As we are doing quite a lot of images in these workshops, I decided to do the sculpting sequence in GAMES FOR ACTORS AND NON-ACTORS by Augusto  Boal. One actor, without words, sculpts another into a statue. I asked for the theme of ‘Divinity’, one of our words expressing the play for us. (See these words in The Amadeus Project: Day 2.)

One actor working with one other (except for one group of three) –– careful, gentle movement of the limbs and body sculpted into an expression of awe or wonder or supplication.

The extension of this exercise came a few minutes later when the sculptor was invited to continue sculpting but from a distance, finding a means of communicating their wishes to the statue without words. (The desire to speak here can become overwhelming!)

Finally, the sculptures are brought together, creating one large group ‘Divinity’ scuplture. As director, I allowed this to become a bit too frantic. All of the sculptors and statues moved forwards into the designated space together and it became a little busy. A quieter, approach, allowing for reflection on the image as it developed, might have served the exercise better.

It was enlightening though, to see the workmanlike slightly frantic atmosphere everyone brought to this section, in the small space inhabited by the sculpture, despite a quiet, intimate build-up.

The actors flipped around and did the exercise with the same instructions. Though the images were similar, each person brings a different quality to the statue. Very compelling.

I did a little of Boal’s gestural movement here too, asking the statues to move slightly, bringing another quality to the piece.

Characters and text

We were looking at von Strack, van Swieten, Orsini Rosenberg and Emperor Joseph; smaller roles that will enrich the play. These are the important men in the Court and wield power that impacts on the others around them, some are members of the Masons.

We read the text with these characters prioritised, the audience watching them. Mozart, Salieri and the Venticelli featured in the text too but we read these roles from the audience only.

The first aim: to hear these characters in order to get a sense of the different personalities and see them embodied by actors. In reality, these roles will be fun parts but don’t have any development within the play so actors playing them will probably be part of the Venticelli also.

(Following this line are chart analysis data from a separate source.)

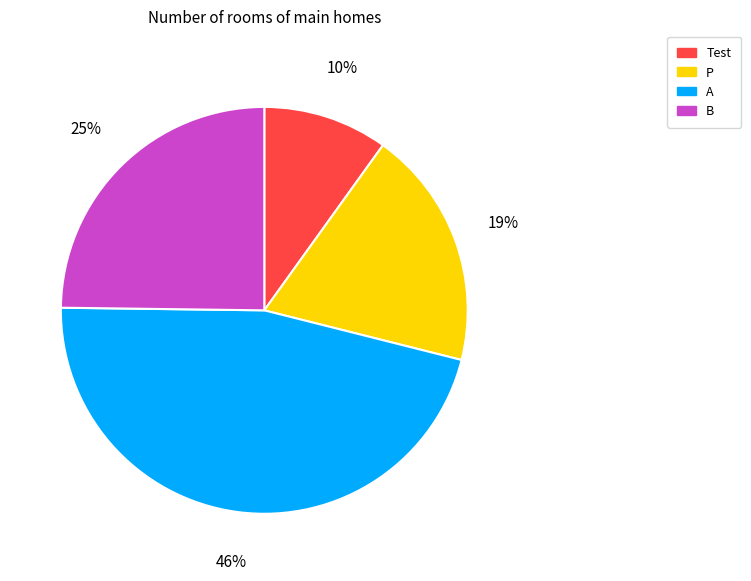

Combined, do Test and P account for over 50%?

No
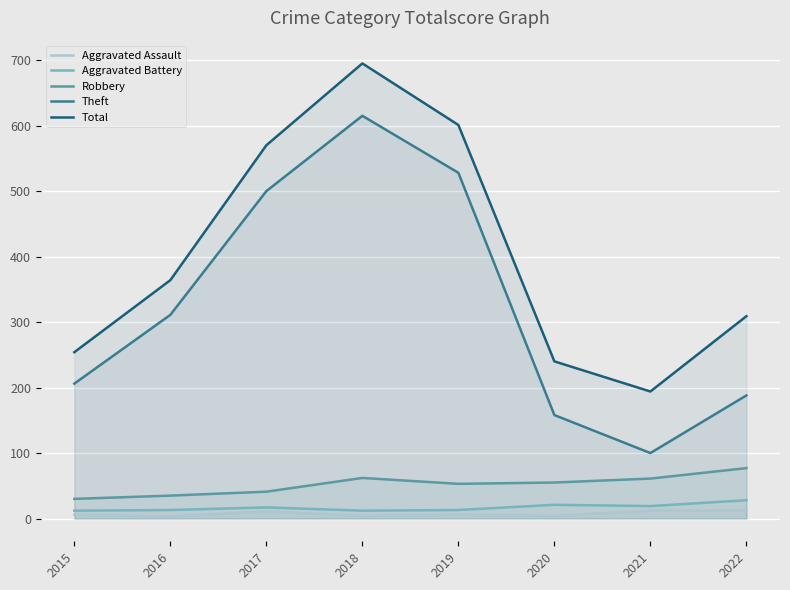

Which category has the lowest value in the Theft series?

2021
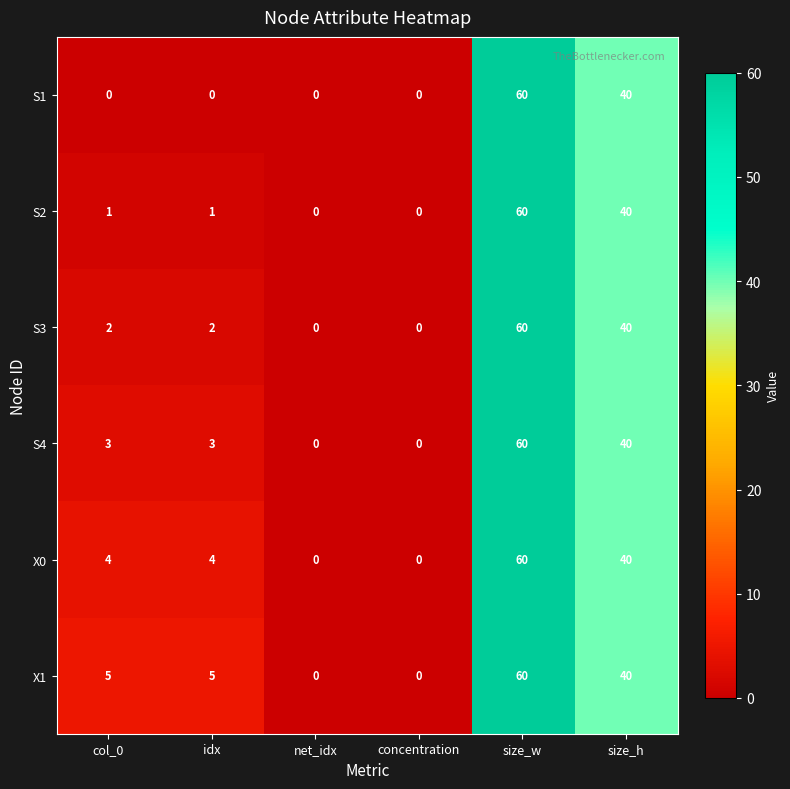

At which label is X0 closest to 30?

size_h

The second aim: to give everyone an opportunity to read and feel that they had the chance to audition.

Casting

It is time to cast. I will contact the people who were missing tonight, to see what their difficulty is in being at the rehearsal. But, we need to get on with apportioning the roles.

An Aside

This photo of a sculpture was created for the blog at the end of the evening. The dark suit jackets bring a uniformity to the image and to the workshops that I like. And the ‘Fáilte go Scoil Mhuire’ adds perfectly to the image!

Day 8.jpg
Clair became the focus of this ‘Divinity’ sculpture. Please also note the crutches. Nothing stops our dedicated actors! See the light streaming from above on the group … ‘twould make you think!